Are FLOSS developers the future promise of a competitive ICT sector in the EU because they are…cheaper?
That’s the main point of Section 7.4 of the EC’s FLOSS report (Skills Development and Employment Generation), which argues that not only are FLOSSers faster and better than programmers using commercial software, they’re cheaper, too.
This analysis here is another in a series of blog posts on the EC FLOSS report. Previously, I’ve discussed how the report is a call to action for Europe’s policymakers, that FLOSS’s popularity is growing, and that many FLOSS developers live in the EU. The report’s authors claimed that FLOSSers work faster (ie. are more productive), but as I discussed in FLOSS: The Software Hare that Beats the Proprietary Turtle?, the data didn’t really support that claim.
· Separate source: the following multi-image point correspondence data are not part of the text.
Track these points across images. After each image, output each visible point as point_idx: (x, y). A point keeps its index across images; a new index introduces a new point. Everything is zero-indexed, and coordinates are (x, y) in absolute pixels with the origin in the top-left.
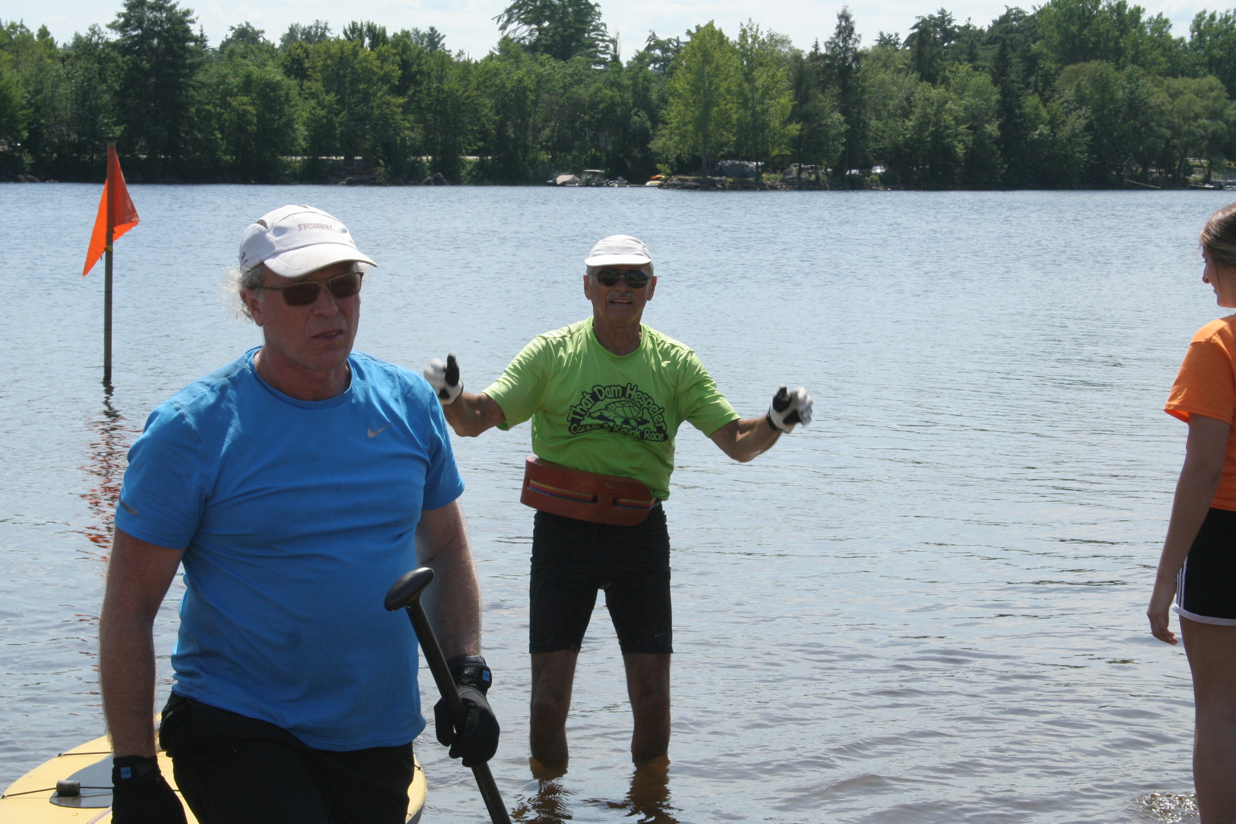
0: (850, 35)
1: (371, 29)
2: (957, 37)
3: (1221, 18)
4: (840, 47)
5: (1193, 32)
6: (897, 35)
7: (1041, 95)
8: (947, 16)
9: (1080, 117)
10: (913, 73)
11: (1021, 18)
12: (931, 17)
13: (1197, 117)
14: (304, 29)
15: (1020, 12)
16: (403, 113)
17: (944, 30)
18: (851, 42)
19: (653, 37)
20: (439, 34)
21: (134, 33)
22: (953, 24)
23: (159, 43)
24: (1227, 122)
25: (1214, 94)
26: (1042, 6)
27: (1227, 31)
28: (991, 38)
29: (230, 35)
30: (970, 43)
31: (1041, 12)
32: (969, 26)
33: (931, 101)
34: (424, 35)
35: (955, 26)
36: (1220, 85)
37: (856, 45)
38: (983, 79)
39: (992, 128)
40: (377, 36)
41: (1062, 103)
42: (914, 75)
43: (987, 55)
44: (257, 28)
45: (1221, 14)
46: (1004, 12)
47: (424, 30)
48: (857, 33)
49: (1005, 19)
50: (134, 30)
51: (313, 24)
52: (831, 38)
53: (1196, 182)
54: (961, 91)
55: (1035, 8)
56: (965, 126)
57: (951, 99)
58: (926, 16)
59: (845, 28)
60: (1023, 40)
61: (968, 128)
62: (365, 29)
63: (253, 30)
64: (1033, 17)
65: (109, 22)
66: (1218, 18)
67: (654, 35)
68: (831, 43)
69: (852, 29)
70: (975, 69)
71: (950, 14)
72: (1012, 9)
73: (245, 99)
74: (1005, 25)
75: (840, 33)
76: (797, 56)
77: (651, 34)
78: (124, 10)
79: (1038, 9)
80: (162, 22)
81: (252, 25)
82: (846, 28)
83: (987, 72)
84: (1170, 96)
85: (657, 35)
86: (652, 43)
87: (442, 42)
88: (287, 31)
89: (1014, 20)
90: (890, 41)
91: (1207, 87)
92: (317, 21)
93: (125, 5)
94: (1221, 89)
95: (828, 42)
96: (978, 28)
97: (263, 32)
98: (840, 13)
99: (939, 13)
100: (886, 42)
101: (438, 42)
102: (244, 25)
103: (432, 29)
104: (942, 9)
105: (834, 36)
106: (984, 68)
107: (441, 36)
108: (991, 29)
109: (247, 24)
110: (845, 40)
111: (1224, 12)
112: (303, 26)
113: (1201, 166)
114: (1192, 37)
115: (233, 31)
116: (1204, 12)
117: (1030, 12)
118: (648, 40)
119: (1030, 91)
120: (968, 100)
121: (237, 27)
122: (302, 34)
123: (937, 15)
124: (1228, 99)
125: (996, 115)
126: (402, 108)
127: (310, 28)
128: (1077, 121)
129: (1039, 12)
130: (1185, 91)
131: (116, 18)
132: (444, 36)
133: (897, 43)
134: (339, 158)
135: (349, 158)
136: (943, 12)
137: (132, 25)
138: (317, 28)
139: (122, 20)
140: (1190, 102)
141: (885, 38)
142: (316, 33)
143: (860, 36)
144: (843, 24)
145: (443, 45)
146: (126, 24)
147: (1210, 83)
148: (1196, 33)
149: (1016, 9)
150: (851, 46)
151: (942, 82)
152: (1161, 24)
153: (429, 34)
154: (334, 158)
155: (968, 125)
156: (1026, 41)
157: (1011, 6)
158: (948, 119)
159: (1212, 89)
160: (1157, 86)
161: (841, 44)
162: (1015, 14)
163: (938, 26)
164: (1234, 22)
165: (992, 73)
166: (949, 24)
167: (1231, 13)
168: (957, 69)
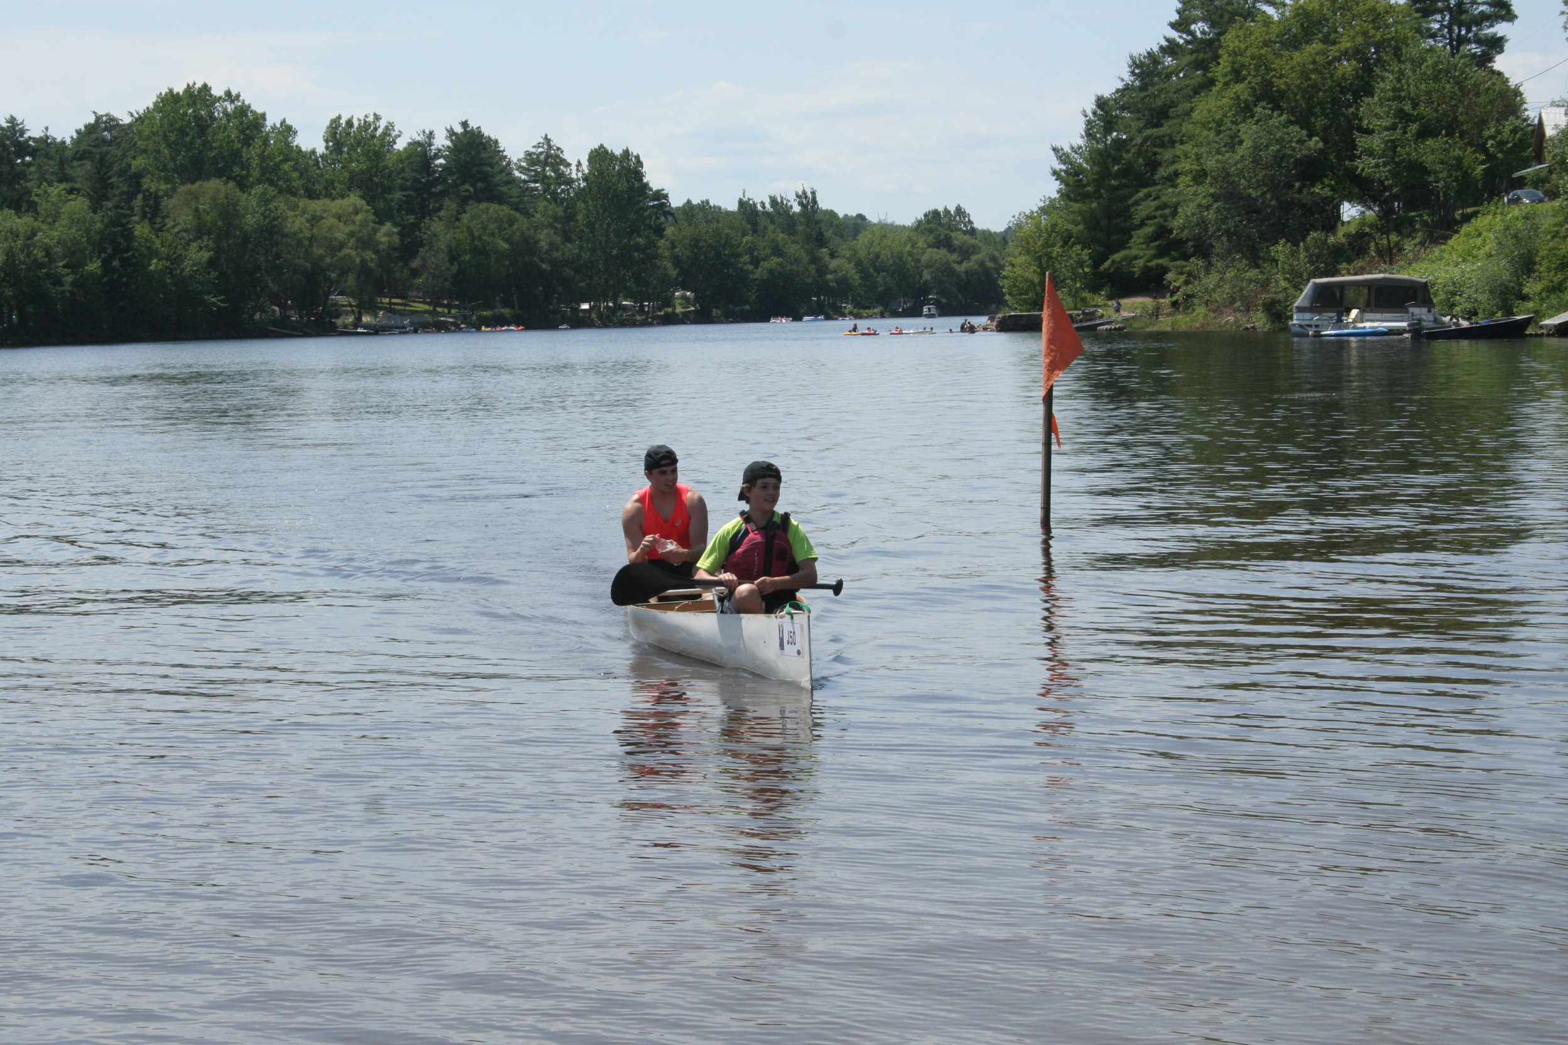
2: (33, 152)
3: (359, 124)
5: (327, 141)
7: (152, 222)
8: (18, 125)
9: (201, 249)
11: (114, 127)
13: (342, 245)
15: (111, 119)
17: (18, 144)
22: (26, 136)
24: (377, 252)
25: (359, 217)
26: (141, 112)
27: (366, 140)
28: (77, 152)
30: (58, 160)
31: (140, 120)
32: (47, 137)
33: (16, 233)
35: (30, 138)
36: (366, 207)
38: (79, 204)
39: (94, 266)
41: (178, 232)
43: (82, 171)
45: (359, 120)
46: (92, 120)
49: (91, 129)
53: (345, 326)
54: (52, 220)
55: (132, 115)
56: (61, 263)
57: (41, 230)
60: (120, 153)
61: (64, 266)
64: (130, 125)
66: (356, 124)
70: (71, 191)
71: (21, 123)
72: (102, 116)
74: (94, 136)
79: (137, 116)
83: (83, 196)
84: (308, 221)
89: (105, 129)
91: (351, 209)
94: (367, 211)
96: (59, 140)
99: (8, 122)
104: (12, 117)
106: (79, 191)
108: (77, 142)
111: (362, 118)
113: (350, 305)
114: (327, 148)
116: (339, 117)
117: (127, 120)
119: (136, 218)
120: (61, 231)
124: (374, 222)
125: (98, 250)
128: (197, 255)
129: (137, 120)
130: (325, 215)
140: (330, 229)
147: (354, 205)
148: (331, 144)
149: (106, 115)
151: (27, 211)
152: (287, 130)
155: (65, 261)
156: (124, 156)
157: (100, 113)
158: (40, 255)
159: (356, 212)
160: (290, 209)
162: (106, 122)
163: (8, 138)
164: (376, 129)
165: (89, 196)
166: (22, 135)
167: (371, 119)
168: (46, 192)
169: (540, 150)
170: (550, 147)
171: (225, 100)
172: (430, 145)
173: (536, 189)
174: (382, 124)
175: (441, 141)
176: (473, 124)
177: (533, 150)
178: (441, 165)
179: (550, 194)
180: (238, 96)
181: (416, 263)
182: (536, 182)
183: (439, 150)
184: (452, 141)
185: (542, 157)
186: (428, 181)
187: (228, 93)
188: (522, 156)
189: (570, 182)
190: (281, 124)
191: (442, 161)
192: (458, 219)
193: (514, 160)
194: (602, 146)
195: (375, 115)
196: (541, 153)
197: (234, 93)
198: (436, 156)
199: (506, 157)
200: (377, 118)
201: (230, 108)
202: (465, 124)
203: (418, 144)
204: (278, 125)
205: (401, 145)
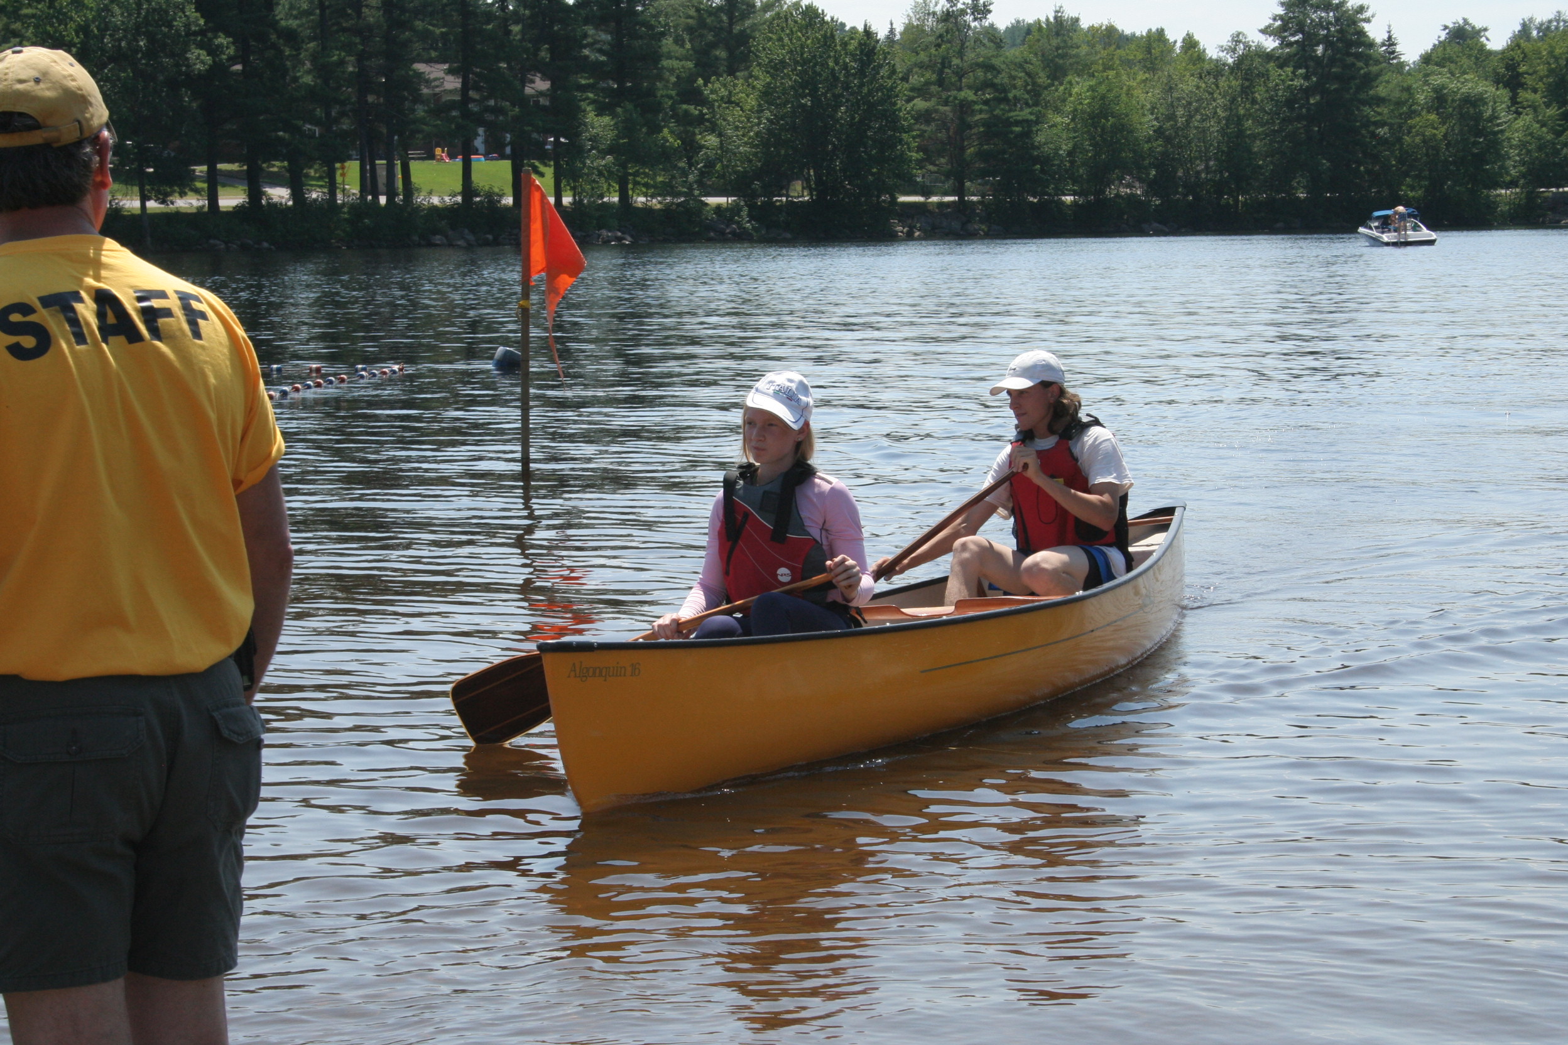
14: (1542, 24)
21: (1293, 39)
23: (1325, 50)
29: (1443, 35)
44: (1478, 25)
50: (1293, 35)
51: (1553, 17)
63: (1473, 27)
65: (1262, 27)
73: (1434, 117)
78: (1280, 11)
80: (1330, 23)
81: (1471, 21)
88: (1518, 28)
92: (1559, 12)
93: (1282, 4)
97: (1486, 30)
102: (1461, 22)
109: (1465, 20)
112: (1538, 21)
115: (1447, 31)
121: (1451, 25)
122: (1539, 29)
127: (1550, 22)
131: (1271, 22)
134: (1561, 190)
137: (1290, 29)
138: (1558, 21)
139: (1279, 23)
142: (1557, 28)
146: (1284, 28)
154: (1554, 190)
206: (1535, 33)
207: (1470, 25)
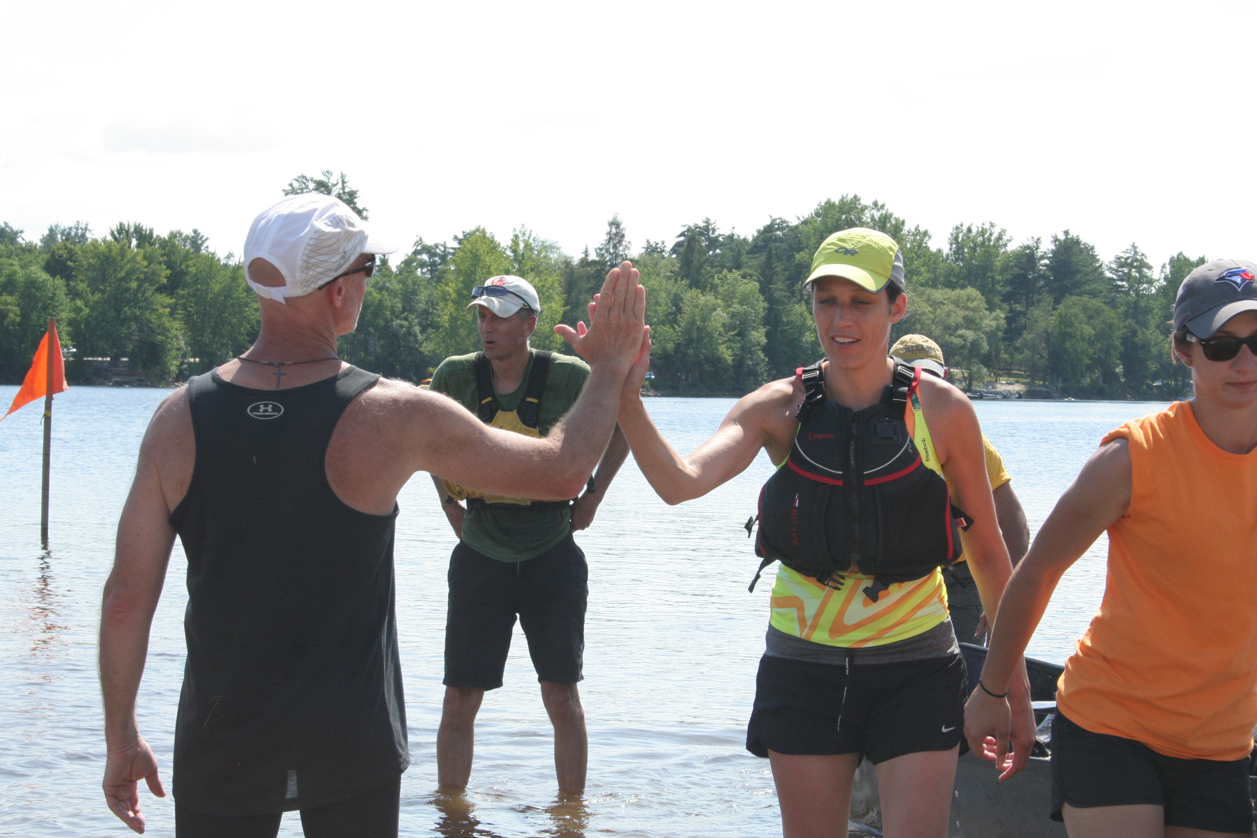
0: (620, 242)
1: (138, 231)
2: (721, 245)
3: (978, 231)
4: (610, 254)
5: (951, 244)
6: (663, 243)
8: (711, 224)
10: (682, 280)
11: (785, 228)
12: (697, 227)
13: (958, 327)
14: (65, 230)
15: (783, 222)
16: (171, 314)
17: (709, 239)
18: (621, 248)
19: (419, 242)
20: (202, 237)
22: (717, 233)
24: (984, 332)
25: (974, 304)
26: (806, 216)
27: (983, 243)
28: (756, 247)
30: (737, 251)
31: (805, 223)
32: (733, 235)
33: (700, 307)
34: (187, 237)
35: (720, 235)
36: (980, 297)
37: (627, 252)
38: (752, 286)
39: (759, 336)
40: (144, 238)
42: (683, 282)
43: (754, 264)
44: (16, 228)
45: (978, 227)
46: (768, 222)
47: (188, 231)
48: (628, 241)
49: (769, 229)
51: (73, 225)
52: (602, 244)
54: (728, 299)
55: (799, 219)
56: (733, 333)
57: (719, 306)
58: (691, 225)
59: (616, 234)
60: (787, 249)
61: (736, 335)
62: (132, 230)
63: (12, 230)
64: (797, 227)
66: (974, 230)
67: (421, 239)
68: (601, 249)
69: (623, 236)
70: (744, 277)
71: (714, 223)
72: (776, 219)
73: (9, 299)
74: (769, 235)
75: (610, 239)
76: (567, 263)
77: (418, 239)
79: (803, 220)
81: (10, 225)
82: (616, 236)
83: (754, 280)
84: (931, 306)
85: (424, 240)
86: (419, 248)
87: (205, 245)
88: (46, 232)
89: (778, 229)
90: (657, 248)
91: (967, 298)
92: (78, 222)
94: (980, 300)
95: (599, 248)
96: (742, 238)
97: (22, 232)
98: (611, 220)
99: (705, 222)
100: (652, 250)
101: (202, 244)
103: (195, 231)
104: (707, 218)
105: (604, 242)
106: (751, 276)
107: (204, 238)
108: (755, 239)
109: (6, 224)
110: (615, 247)
111: (980, 226)
112: (62, 227)
113: (962, 375)
114: (951, 249)
116: (962, 225)
117: (794, 222)
118: (415, 245)
119: (795, 299)
120: (736, 307)
122: (62, 234)
123: (702, 225)
124: (986, 309)
125: (762, 323)
126: (170, 308)
127: (70, 229)
129: (802, 223)
130: (946, 302)
132: (207, 239)
133: (663, 251)
134: (105, 359)
135: (116, 358)
136: (707, 222)
138: (77, 229)
140: (950, 313)
141: (651, 246)
142: (76, 234)
143: (629, 243)
144: (614, 231)
145: (207, 247)
147: (970, 294)
148: (954, 246)
149: (779, 219)
150: (621, 253)
151: (711, 290)
152: (920, 236)
153: (193, 237)
154: (100, 359)
155: (736, 332)
156: (791, 251)
157: (775, 217)
158: (716, 325)
159: (972, 300)
160: (918, 296)
161: (612, 251)
162: (778, 224)
163: (703, 235)
164: (991, 234)
165: (759, 281)
166: (713, 233)
167: (987, 226)
168: (726, 276)
169: (1128, 255)
170: (1136, 253)
171: (873, 209)
172: (1037, 248)
173: (1122, 286)
174: (996, 232)
175: (1047, 247)
176: (1073, 234)
177: (1122, 255)
178: (1045, 265)
179: (1133, 291)
180: (883, 207)
181: (1018, 343)
182: (1122, 280)
183: (1045, 253)
184: (1056, 245)
185: (1129, 261)
186: (1033, 277)
187: (875, 204)
188: (1113, 259)
189: (1150, 282)
190: (916, 230)
191: (1047, 261)
192: (1054, 309)
193: (1106, 262)
194: (1181, 254)
195: (991, 223)
196: (1128, 258)
197: (880, 204)
198: (1042, 258)
199: (1098, 260)
200: (992, 225)
201: (877, 215)
202: (1066, 233)
203: (1028, 247)
204: (913, 230)
205: (1012, 247)
206: (59, 236)
207: (8, 227)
In my last post I concluded that there was only a weak correlation that firms that contribute to FLOSS derive more revenue, on average, than non-contributing companies, and even if there were, the study was devoid of any cause/effect analysis.
By analyzing the EC FLOSS study, I’m not trying to beat up on FLOSS. Overall, the almost 300 page report is more interesting than it appears at first glance, and is actually a good case study on how / how not to devise a study to prove a public policy point. Instead, what really interested me was that the EC sponsored a study advocating for old fashioned industrial policy of preferences and antitrust actions aimed at promoting FLOSS over proprietary software.
Markets aren’t perfect, but government manipulations of supply and demand to achieve a particular result are notorious for very low payback. Moreover, the ICT industry has been a remarkable success in its own right and has driven productivity improvements in nearly every
sector, without the guiding hand of industrial policy like that being called for in the FLOSS study.
Getting back to the meat of this post, the study states that FLOSS developers should be less expensive because just about any teenager can become a FLOSS programmer through informal apprenticeships and learning on their own.
Here’s the logic: increase the supply of workers while holding demand constant, and wages will fall. This is simple economics, but what are the more intricate effects of FLOSS employment generation when it is married to a pro-FLOSS EU industrial policy? Would a FLOSS-driven ICT industry help the EU pursue its Lisbon strategy to increase jobs and growth?